Two characters break up the monotony, but only one does it in a good way. Our sheikh is burdened with giving the movie depth. Sadly, he strains to do so before ultimately failing. He plans on using the whole fishing thing as a grand metaphor. We get it. It’s nothing to spend a lifetime pondering, but it’s okay on its own. What undermines it is the steady stream of Yoda-isms he drops in conversations. He sounds like a walking talking fortune cookie. On the other hand, Kristin Scott Thomas is of greater effect as the relentless brash press secretary. She’s funny and lively. The movie instantly gets better when she’s on the screen.

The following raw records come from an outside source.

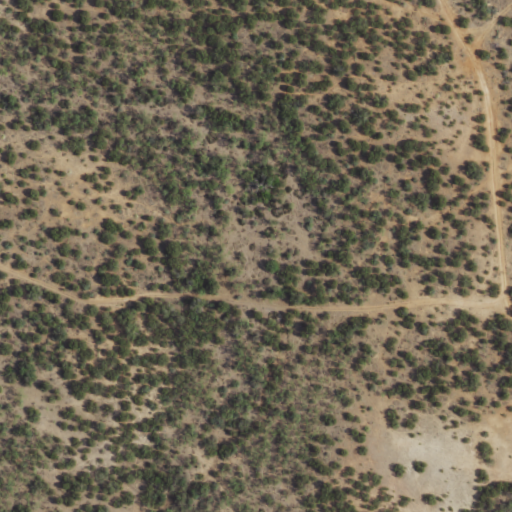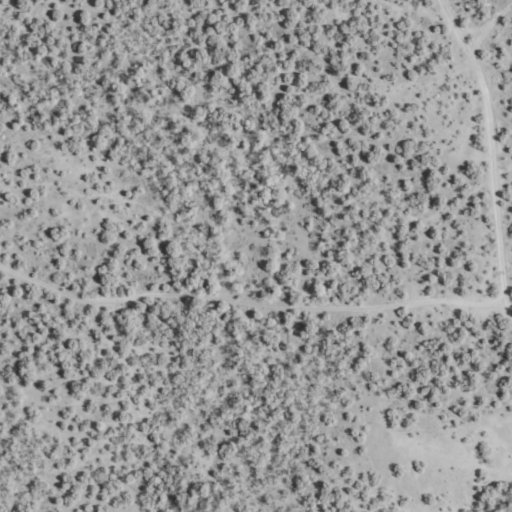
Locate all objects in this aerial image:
road: (114, 466)
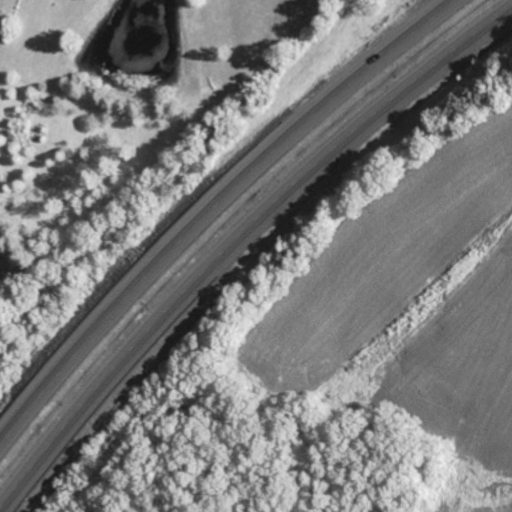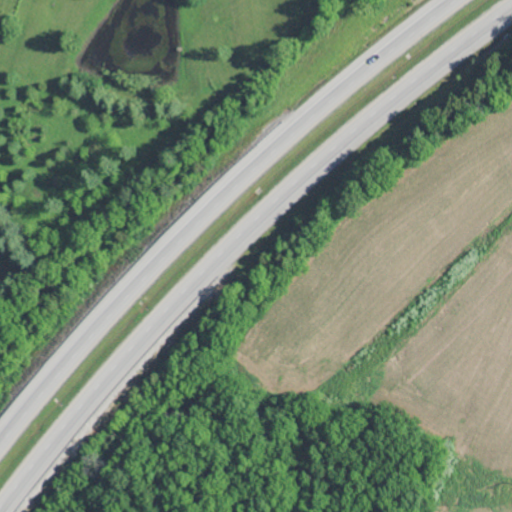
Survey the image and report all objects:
road: (209, 205)
road: (238, 242)
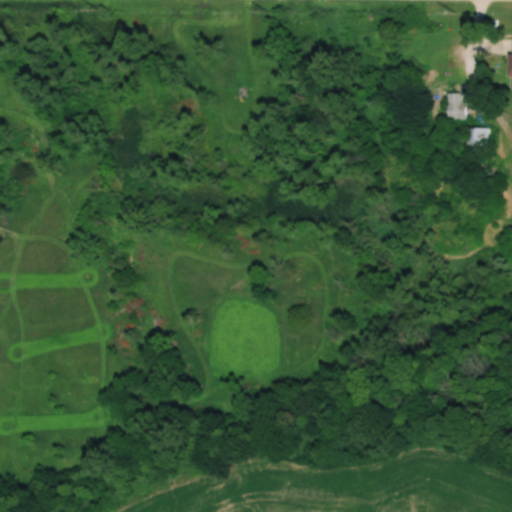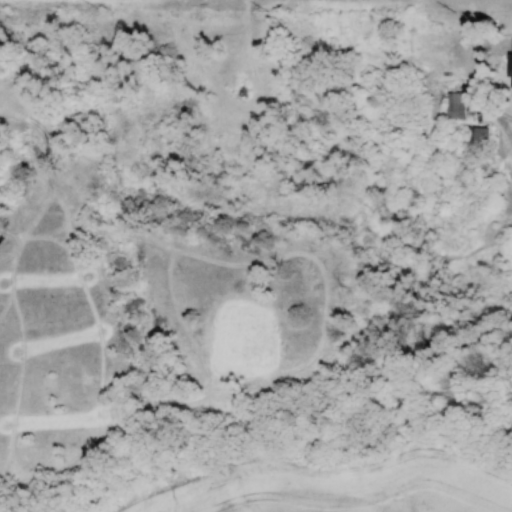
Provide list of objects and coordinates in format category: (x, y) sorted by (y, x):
building: (456, 108)
building: (478, 136)
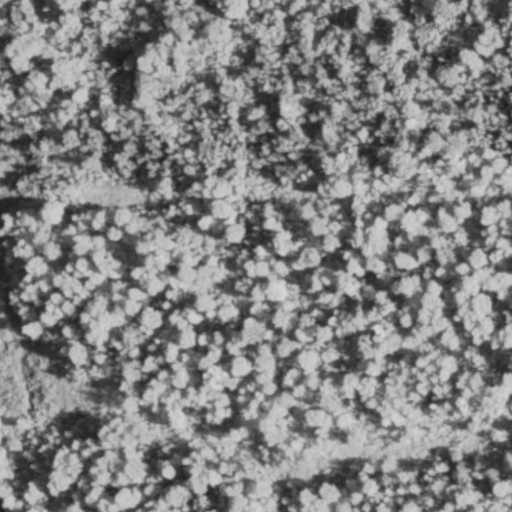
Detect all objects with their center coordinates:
road: (2, 501)
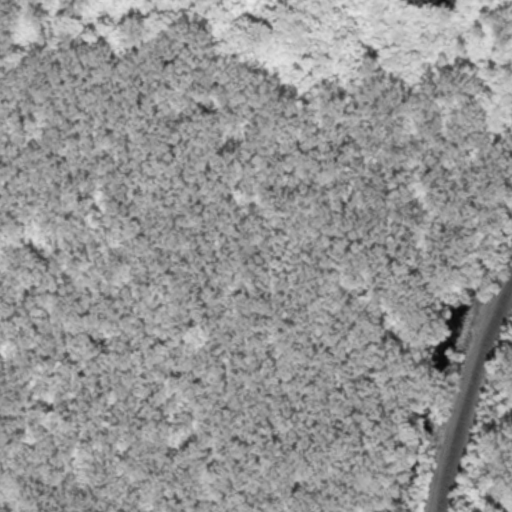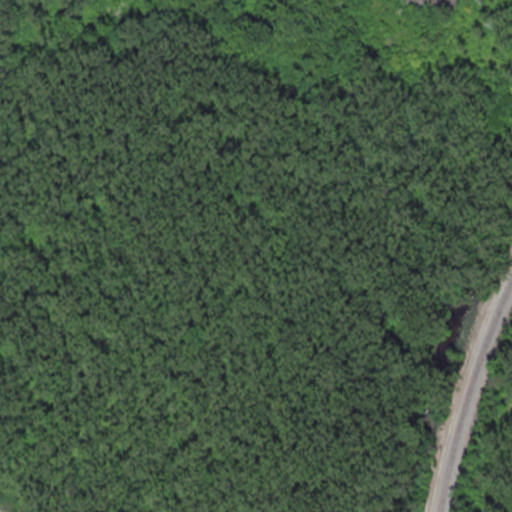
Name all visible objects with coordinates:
railway: (468, 393)
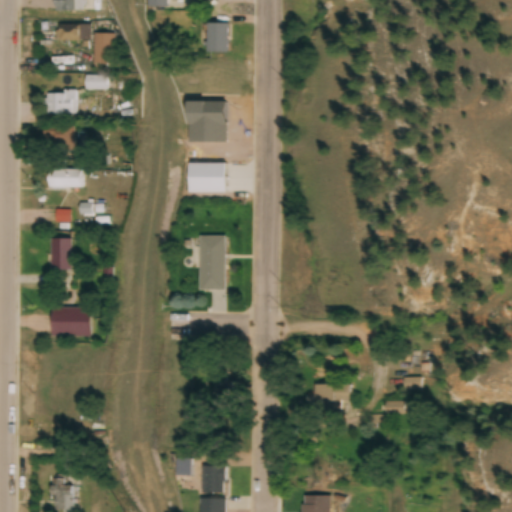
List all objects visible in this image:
building: (158, 3)
building: (72, 6)
building: (68, 34)
road: (2, 38)
building: (217, 39)
building: (104, 49)
building: (96, 83)
building: (62, 103)
building: (59, 139)
building: (207, 179)
building: (66, 180)
road: (5, 255)
building: (61, 255)
road: (266, 256)
building: (212, 264)
road: (219, 333)
road: (349, 392)
building: (328, 397)
building: (395, 410)
building: (308, 439)
building: (183, 468)
building: (213, 481)
building: (64, 497)
building: (314, 502)
building: (213, 505)
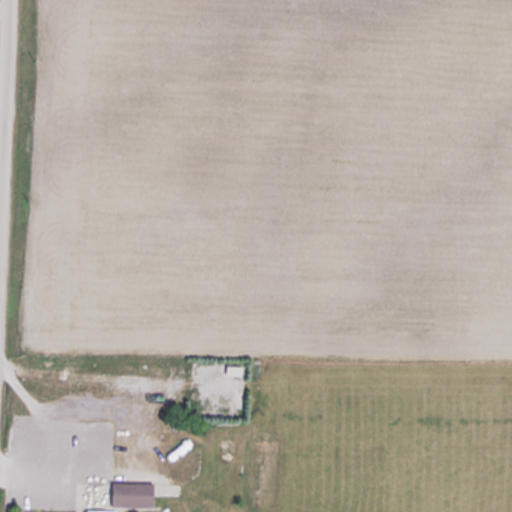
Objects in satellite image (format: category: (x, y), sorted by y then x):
road: (3, 82)
building: (140, 416)
park: (250, 443)
parking lot: (59, 453)
building: (132, 492)
building: (100, 509)
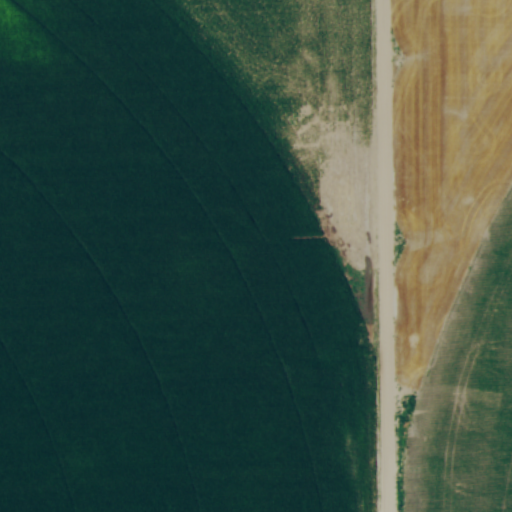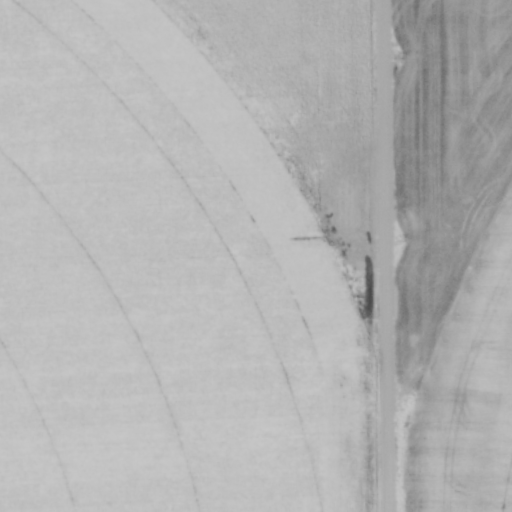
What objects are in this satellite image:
crop: (454, 250)
road: (383, 256)
crop: (160, 286)
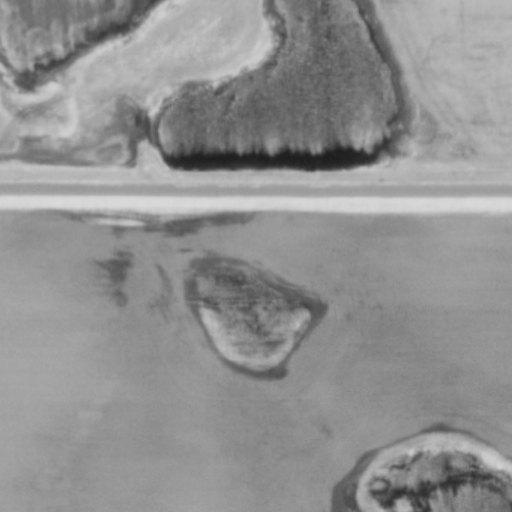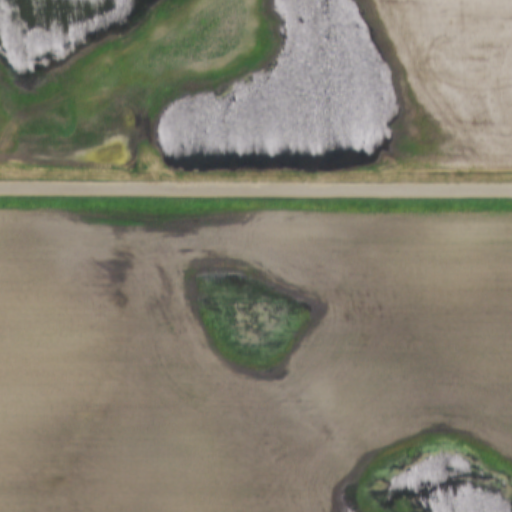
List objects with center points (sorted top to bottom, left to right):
road: (256, 191)
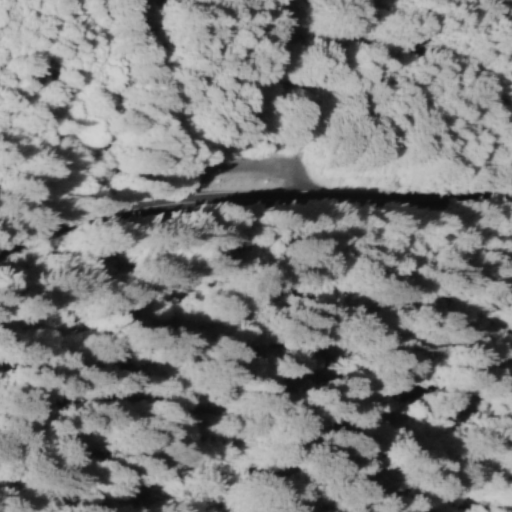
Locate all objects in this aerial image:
road: (156, 91)
road: (247, 181)
road: (93, 185)
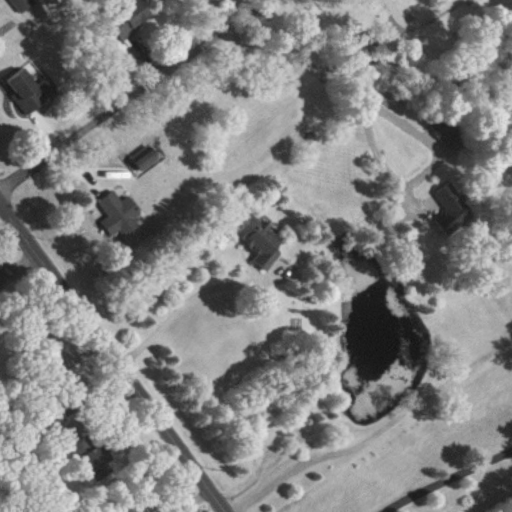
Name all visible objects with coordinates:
building: (25, 4)
building: (130, 18)
road: (421, 20)
road: (326, 74)
building: (32, 89)
road: (133, 93)
building: (448, 130)
building: (147, 156)
building: (454, 208)
building: (121, 212)
building: (261, 240)
road: (15, 272)
road: (185, 305)
road: (112, 365)
building: (100, 461)
road: (444, 477)
building: (127, 508)
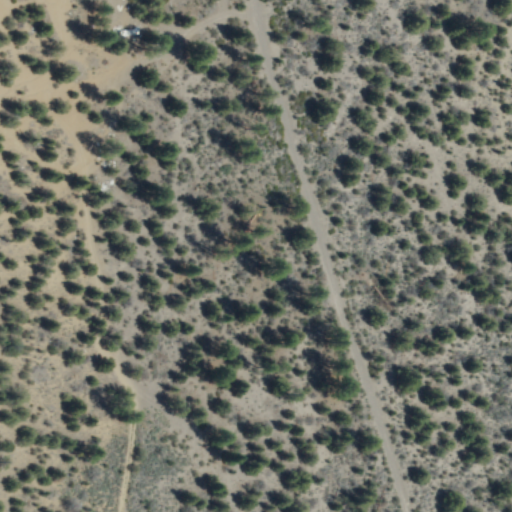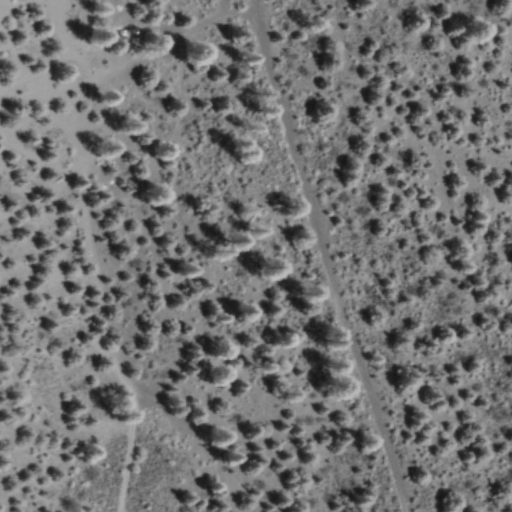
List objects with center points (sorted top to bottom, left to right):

Eventually, Dr. Jones and Harriet’s relationship goes through some typical rom-com contrivances we see coming from miles away and the local, unapologetically Muslim contingent provides some opposition to the sheikh. The issue with the former is predictability. To be fair, suddenly going in an unexpected direction probably wouldn't work for this movie so we can let this slide. More problematic is the latter. Despite all the lip-service paid to working on Britain’s relationship with Islamics, it comes across as hypocritical. It’s because “the other,” Muslims in this case, are painted as savages. The one who embraces our (western) ideals, the Sheikh, is automatically assumed to be better than the rest. In short, none of the other Muslims in the film are actually people, they’re just perpetually agitated agitators. They show up, grumble about what’s going on, make threats (or make good on them), and disappear.

That said, many of the movie’s problems would be forgivable, or at least less noticeable, in a better movie. As currently constructed, we’re never really enthralled with what’s going on. Worse yet, we’re often bored by it. The actors do what they can, but are hamstrung by the material. By the end, we've no choice but to nit-pick all the issues that pop up. Salmon Fishing is occasionally cute, even funny when Kristin Scott Thomas is running her mouth. However, it falls apart because we turn to scrutiny in lieu of the romantic thrills it can’t give us.